> [What you need to do]:
Once the line with "(endometrial) was stained" is found in the entries below, repeat it and each following line exactly, up to and including the line with "analysis of liver". Add no other lines.

> [Record extracts]:

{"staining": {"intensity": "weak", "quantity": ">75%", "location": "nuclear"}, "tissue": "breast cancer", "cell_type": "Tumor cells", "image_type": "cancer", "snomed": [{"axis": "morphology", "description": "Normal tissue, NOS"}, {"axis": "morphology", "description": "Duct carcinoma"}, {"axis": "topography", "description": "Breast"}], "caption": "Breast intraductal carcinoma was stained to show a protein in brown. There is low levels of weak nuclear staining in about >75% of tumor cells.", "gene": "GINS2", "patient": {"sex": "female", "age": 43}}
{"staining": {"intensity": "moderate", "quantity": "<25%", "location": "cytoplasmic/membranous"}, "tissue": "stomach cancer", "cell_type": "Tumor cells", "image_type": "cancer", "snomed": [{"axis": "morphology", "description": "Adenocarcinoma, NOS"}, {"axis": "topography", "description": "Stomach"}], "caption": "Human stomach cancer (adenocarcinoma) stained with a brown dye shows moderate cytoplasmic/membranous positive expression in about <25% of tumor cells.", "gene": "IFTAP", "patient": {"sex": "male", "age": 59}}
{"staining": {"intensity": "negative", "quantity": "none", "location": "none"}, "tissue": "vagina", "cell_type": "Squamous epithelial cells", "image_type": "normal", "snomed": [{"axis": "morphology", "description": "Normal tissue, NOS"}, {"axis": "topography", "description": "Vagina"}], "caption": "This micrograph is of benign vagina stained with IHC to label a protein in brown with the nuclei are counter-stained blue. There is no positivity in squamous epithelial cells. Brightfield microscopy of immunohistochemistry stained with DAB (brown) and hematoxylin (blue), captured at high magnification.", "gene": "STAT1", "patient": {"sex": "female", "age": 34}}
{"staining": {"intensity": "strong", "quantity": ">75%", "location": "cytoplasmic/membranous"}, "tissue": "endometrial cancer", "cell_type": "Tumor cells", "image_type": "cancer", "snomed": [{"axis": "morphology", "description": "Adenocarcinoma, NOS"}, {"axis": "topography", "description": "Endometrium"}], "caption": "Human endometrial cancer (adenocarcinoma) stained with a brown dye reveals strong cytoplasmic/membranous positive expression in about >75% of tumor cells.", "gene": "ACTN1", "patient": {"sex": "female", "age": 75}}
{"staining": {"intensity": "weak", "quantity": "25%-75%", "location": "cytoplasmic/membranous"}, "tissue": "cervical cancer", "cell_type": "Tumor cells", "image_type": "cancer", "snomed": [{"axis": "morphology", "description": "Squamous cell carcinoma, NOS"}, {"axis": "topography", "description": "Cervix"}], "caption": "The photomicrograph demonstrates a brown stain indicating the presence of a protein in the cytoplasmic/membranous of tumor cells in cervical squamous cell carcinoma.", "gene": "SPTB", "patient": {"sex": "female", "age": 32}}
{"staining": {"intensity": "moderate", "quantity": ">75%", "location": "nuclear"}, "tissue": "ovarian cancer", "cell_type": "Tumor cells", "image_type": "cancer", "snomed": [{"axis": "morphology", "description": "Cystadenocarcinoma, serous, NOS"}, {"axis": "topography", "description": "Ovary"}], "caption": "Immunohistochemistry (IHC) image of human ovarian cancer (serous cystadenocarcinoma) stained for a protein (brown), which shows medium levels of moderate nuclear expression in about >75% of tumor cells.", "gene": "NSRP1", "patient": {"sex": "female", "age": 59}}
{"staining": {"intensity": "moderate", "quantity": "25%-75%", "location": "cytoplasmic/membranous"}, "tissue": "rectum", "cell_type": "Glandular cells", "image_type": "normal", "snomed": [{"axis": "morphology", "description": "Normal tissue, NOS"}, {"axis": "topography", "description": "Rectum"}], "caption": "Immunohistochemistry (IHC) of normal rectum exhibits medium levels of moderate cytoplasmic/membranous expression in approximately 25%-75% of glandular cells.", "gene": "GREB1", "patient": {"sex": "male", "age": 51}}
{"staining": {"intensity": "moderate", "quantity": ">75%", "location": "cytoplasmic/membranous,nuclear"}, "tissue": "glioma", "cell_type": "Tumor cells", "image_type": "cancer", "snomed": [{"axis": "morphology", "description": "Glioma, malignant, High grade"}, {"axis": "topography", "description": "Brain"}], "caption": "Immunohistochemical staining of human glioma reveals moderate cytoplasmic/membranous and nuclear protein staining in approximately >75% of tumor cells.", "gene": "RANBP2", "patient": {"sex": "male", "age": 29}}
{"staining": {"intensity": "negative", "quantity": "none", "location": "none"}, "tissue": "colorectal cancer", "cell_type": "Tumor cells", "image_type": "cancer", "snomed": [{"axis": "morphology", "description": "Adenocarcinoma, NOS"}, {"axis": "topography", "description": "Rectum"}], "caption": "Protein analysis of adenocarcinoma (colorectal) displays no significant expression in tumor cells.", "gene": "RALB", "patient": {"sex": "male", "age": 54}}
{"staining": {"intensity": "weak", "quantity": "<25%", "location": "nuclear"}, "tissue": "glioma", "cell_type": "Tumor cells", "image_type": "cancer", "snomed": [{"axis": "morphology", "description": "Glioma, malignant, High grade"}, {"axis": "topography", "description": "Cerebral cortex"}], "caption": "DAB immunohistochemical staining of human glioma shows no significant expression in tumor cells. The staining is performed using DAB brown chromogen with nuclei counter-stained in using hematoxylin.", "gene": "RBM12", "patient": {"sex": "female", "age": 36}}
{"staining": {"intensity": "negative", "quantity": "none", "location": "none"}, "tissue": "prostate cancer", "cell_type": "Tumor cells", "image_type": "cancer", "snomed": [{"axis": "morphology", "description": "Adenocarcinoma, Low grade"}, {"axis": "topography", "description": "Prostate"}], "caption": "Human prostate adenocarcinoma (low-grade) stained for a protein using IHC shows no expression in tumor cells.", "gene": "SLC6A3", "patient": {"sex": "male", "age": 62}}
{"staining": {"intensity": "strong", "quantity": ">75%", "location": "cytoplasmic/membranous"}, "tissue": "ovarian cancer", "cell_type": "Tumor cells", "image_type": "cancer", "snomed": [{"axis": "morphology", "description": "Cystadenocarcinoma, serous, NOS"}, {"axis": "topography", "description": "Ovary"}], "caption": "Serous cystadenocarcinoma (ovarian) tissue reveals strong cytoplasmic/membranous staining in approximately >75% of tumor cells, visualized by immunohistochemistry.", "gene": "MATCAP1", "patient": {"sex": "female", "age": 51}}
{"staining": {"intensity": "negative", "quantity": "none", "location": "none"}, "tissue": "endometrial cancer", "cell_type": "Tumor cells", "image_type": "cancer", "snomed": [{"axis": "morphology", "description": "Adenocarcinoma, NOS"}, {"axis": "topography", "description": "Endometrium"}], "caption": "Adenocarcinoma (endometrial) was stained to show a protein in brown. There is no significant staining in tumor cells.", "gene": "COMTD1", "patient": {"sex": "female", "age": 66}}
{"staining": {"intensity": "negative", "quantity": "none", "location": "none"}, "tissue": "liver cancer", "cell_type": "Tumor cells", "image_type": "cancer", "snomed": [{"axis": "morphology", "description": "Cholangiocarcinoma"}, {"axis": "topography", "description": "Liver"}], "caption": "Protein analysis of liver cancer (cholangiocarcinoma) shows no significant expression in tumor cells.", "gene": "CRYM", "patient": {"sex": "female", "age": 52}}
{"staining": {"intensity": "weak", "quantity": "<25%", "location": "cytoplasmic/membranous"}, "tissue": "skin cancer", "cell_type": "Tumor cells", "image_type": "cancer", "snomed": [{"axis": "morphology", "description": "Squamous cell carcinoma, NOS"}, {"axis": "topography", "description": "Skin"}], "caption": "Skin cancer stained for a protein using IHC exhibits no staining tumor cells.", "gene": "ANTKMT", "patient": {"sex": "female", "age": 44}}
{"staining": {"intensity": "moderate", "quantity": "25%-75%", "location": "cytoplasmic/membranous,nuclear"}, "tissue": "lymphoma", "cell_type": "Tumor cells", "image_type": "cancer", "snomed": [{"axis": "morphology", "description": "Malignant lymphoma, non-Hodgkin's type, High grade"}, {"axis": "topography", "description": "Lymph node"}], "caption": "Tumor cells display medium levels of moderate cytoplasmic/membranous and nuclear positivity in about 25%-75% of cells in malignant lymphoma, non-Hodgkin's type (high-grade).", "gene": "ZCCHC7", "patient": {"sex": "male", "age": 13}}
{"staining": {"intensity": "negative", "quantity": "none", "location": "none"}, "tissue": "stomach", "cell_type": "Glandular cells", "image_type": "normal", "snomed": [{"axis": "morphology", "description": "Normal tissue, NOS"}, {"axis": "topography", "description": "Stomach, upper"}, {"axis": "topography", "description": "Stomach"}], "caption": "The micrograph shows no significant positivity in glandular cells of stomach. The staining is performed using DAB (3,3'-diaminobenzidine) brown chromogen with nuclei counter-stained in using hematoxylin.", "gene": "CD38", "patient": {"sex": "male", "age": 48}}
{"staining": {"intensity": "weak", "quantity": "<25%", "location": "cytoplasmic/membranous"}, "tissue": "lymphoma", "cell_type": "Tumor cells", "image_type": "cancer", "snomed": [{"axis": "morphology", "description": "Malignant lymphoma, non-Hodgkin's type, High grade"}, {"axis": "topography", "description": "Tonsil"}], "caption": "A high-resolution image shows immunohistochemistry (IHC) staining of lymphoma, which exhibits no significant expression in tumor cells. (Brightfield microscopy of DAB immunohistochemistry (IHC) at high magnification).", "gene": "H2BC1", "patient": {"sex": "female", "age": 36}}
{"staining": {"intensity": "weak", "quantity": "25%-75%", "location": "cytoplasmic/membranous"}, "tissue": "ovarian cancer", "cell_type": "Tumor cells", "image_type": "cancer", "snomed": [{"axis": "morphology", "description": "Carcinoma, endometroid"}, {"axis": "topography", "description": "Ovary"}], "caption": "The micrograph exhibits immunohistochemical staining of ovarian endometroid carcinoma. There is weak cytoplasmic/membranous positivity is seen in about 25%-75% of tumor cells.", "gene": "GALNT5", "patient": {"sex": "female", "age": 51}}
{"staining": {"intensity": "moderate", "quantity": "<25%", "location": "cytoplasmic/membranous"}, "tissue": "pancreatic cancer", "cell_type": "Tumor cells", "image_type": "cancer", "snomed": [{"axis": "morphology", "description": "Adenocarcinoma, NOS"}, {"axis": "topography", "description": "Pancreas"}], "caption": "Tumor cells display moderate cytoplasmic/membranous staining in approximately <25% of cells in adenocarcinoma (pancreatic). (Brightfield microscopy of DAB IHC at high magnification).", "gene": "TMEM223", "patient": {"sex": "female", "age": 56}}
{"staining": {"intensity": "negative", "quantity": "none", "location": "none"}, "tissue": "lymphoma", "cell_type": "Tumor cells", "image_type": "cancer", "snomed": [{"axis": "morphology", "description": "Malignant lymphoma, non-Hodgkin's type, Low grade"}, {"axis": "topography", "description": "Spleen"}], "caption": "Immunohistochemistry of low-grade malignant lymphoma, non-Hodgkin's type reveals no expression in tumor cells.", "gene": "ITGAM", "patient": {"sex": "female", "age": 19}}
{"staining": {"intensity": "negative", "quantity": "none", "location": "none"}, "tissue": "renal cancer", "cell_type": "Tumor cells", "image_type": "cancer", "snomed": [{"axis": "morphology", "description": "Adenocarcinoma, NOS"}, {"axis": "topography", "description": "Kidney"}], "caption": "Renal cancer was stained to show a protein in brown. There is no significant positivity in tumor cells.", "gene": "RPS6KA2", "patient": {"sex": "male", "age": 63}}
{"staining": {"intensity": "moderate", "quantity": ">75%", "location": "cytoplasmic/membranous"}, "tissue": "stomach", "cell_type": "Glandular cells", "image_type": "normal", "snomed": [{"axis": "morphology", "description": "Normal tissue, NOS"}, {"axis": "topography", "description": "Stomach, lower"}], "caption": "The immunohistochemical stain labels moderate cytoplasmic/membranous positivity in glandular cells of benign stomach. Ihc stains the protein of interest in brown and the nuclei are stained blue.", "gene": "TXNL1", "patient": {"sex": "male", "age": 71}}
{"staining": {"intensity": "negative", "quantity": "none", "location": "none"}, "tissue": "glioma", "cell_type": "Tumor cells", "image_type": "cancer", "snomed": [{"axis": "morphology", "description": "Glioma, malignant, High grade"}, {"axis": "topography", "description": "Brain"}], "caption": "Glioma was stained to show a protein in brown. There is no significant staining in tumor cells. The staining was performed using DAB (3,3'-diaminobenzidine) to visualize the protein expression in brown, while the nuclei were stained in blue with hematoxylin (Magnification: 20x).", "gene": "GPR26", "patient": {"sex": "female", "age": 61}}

> [Result below]:
{"staining": {"intensity": "negative", "quantity": "none", "location": "none"}, "tissue": "endometrial cancer", "cell_type": "Tumor cells", "image_type": "cancer", "snomed": [{"axis": "morphology", "description": "Adenocarcinoma, NOS"}, {"axis": "topography", "description": "Endometrium"}], "caption": "Adenocarcinoma (endometrial) was stained to show a protein in brown. There is no significant staining in tumor cells.", "gene": "COMTD1", "patient": {"sex": "female", "age": 66}}
{"staining": {"intensity": "negative", "quantity": "none", "location": "none"}, "tissue": "liver cancer", "cell_type": "Tumor cells", "image_type": "cancer", "snomed": [{"axis": "morphology", "description": "Cholangiocarcinoma"}, {"axis": "topography", "description": "Liver"}], "caption": "Protein analysis of liver cancer (cholangiocarcinoma) shows no significant expression in tumor cells.", "gene": "CRYM", "patient": {"sex": "female", "age": 52}}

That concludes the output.